We’ve all seen those medical alert bracelets, correct? The shiny silver ones with the large metal plate detailing a person’s critical medical history. Those, in and of themselves, were a genius idea, however, there were some flaws. What if someone forgets theirs one morning? What if the bracelet is snapped off during an accident? Well, in step tattoos. . .
The medical tattoo is a rising trend in the field of body art. It appeals to those who may not normally tattoo themselves in the first place, bringing an even larger percentage of individuals into the fold of the tattoo culture. And it can be a lifesaver.
So what are these medical tattoos and what do they do?
A medical tattoo generally depicts a life-threatening allergy or possible illness that may affect care given in an emergency situation. They are helpful in cases where the individual is not conscious enough to inform medical professionals of these dire circumstances that would alter the course of their treatment. For example, if someone is allergic to a specific, yet common medicine and the result of being given the medicine is a greater risk to their life than going without it, this is something they would want medical professionals to know. A medical tattoo ensures the information is available to those who need it the most, whether or not the person is available to divulge their medical history.
While the process is still currently unregulated—it is definitely a rising trend. Of course, placement is key in these tattoos and they cannot be understated or hidden, which has driven a handful of people away from the idea. However, the exorbitant cost of medical bracelets and necklaces, replacing them over the years can get quite costly which adds yet another perk to the concept of the medical tattoos.
In an article featured in USA TODAY, 33-year-old Ben Roberts mentioned that he had spent well over $1,000 on medical ID bracelets and necklaces in the years following his Type 1 Diabetes diagnosis.
“It’s a negative thing to say, but diabetes isn’t going away anytime soon,” he told the publication. “You might as well get a tattoo.”

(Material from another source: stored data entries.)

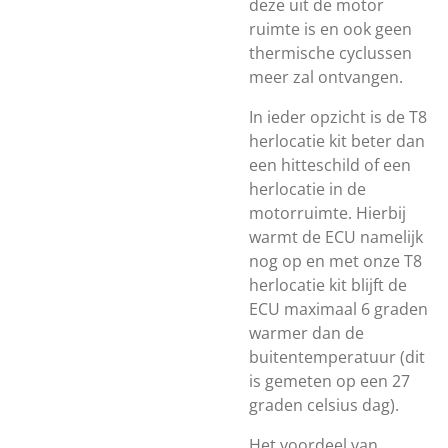
deze uit de motor
ruimte is en ook geen
thermische cyclussen
meer zal ontvangen.
In ieder opzicht is de T8
herlocatie kit beter dan
een hitteschild of een
herlocatie in de
motorruimte. Hierbij
warmt de ECU namelijk
nog op en met onze T8
herlocatie kit blijft de
ECU maximaal 6 graden
warmer dan de
buitentemperatuur (dit
is gemeten op een 27
graden celsius dag).
Het voordeel van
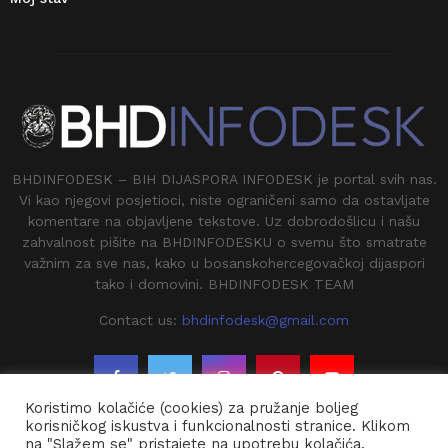
BHDINFODESK – BIH DIJASPORA INFODESK je portal svih nas.
Vi kao njegovi posjetioci, niste ograničeni samo da ostavljate
komentare na objavljene tekstove. Uz dobrodošlicu i našu
zahvalnost pišite na BHDINFODESKU o svemu što smatrate
važnim za sve nas, kako u bosanskohercegovačkoj dijaspori
tako i domovini. BHDINFODESK TEAM
Contact us:
bhdinfodesk@gmail.com
Koristimo kolačiće (cookies) za pružanje boljeg
korisničkog iskustva i funkcionalnosti stranice. Klikom
na "Slažem se" pristajete na upotrebu kolačića.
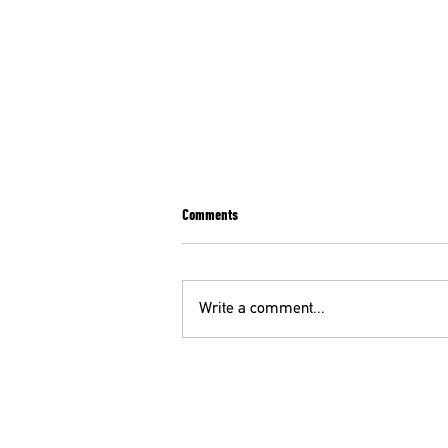
Comments
Write a comment...
ΕΝΩΤΙΚΟ ΚΙΝΗΜΑ ΓΙΑ ΤΗΝ ΑΝΑΤΡΟΠΗ:
ΠΡΑΞΙΚΟΠΗΜΑ ΣΤΟΝ ΠΑΝΕΛΛΗΝΙΟ
ΙΑΤΡΙΚΟ ΣΥΛΛΟΓΟ !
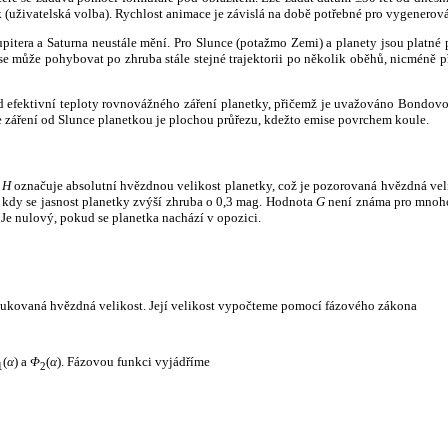
k (uživatelská volba). Rychlost animace je závislá na době potřebné pro vygenerová
itera a Saturna neustále mění. Pro Slunce (potažmo Zemi) a planety jsou platné p
 může pohybovat po zhruba stále stejné trajektorii po několik oběhů, nicméně při p
had efektivní teploty rovnovážného záření planetky, přičemž je uvažováno Bondov
záření od Slunce planetkou je plochou průřezu, kdežto emise povrchem koule.
e
H
označuje absolutní hvězdnou velikost planetky, což je pozorovaná hvězdná veli
i, kdy se jasnost planetky zvýší zhruba o 0,3 mag. Hodnota
G
není známa pro mnoho 
Je nulový, pokud se planetka nachází v opozici.
edukovaná hvězdná velikost. Její velikost vypočteme pomocí fázového zákona
(
α
) a
Φ
(
α
). Fázovou funkci vyjádříme
1
2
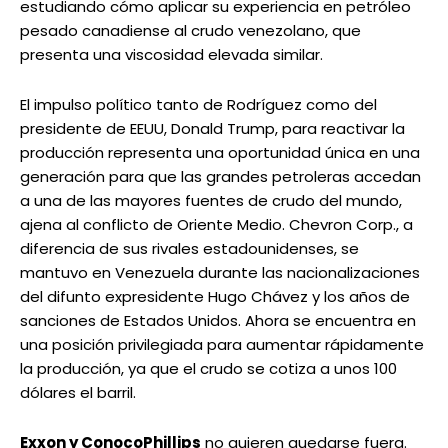
estudiando cómo aplicar su experiencia en petróleo
pesado canadiense al crudo venezolano, que
presenta una viscosidad elevada similar.
El impulso político tanto de Rodríguez como del
presidente de EEUU, Donald Trump, para reactivar la
producción representa una oportunidad única en una
generación para que las grandes petroleras accedan
a una de las mayores fuentes de crudo del mundo,
ajena al conflicto de Oriente Medio. Chevron Corp., a
diferencia de sus rivales estadounidenses, se
mantuvo en Venezuela durante las nacionalizaciones
del difunto expresidente Hugo Chávez y los años de
sanciones de Estados Unidos. Ahora se encuentra en
una posición privilegiada para aumentar rápidamente
la producción, ya que el crudo se cotiza a unos 100
dólares el barril.
Exxon y ConocoPhillips
no quieren quedarse fuera.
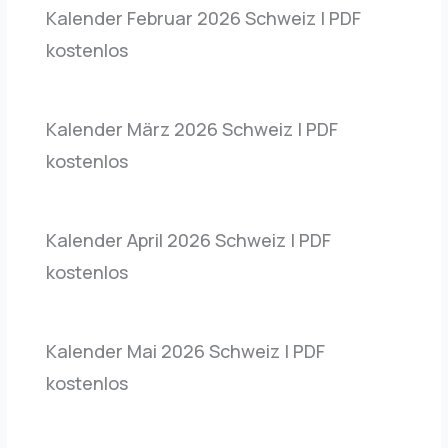
Kalender Februar 2026 Schweiz | PDF
kostenlos
Kalender März 2026 Schweiz | PDF
kostenlos
Kalender April 2026 Schweiz | PDF
kostenlos
Kalender Mai 2026 Schweiz | PDF
kostenlos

Despite the growing trend of these lifesaving medical tattoos, several organizations still will not support the use of medical tattoos for various reasons. According to the American Academy of Emergency Medicine, using medical tattoos in lieu of more conventional methods of identification (such as a card in the wallet or a medical alert bracelet or necklace) is not recommended, citing that emergency responders aren’t trained to look for them. This could make the process even more complicated, as medical tattoos are not standardized in placement or size and could be potentially passed up as just another tattoo by medical professionals.
Whether the medical community is willing to open its arms to the idea of medical alert tattoos, the fact remains that they are indeed growing in popularity with every passing day. Medical alert tattoos are a thing, they are happening, and in some cases, they are helping.
So tell us, would you be willing to forgo your medical alert bracelet in exchange for some ink?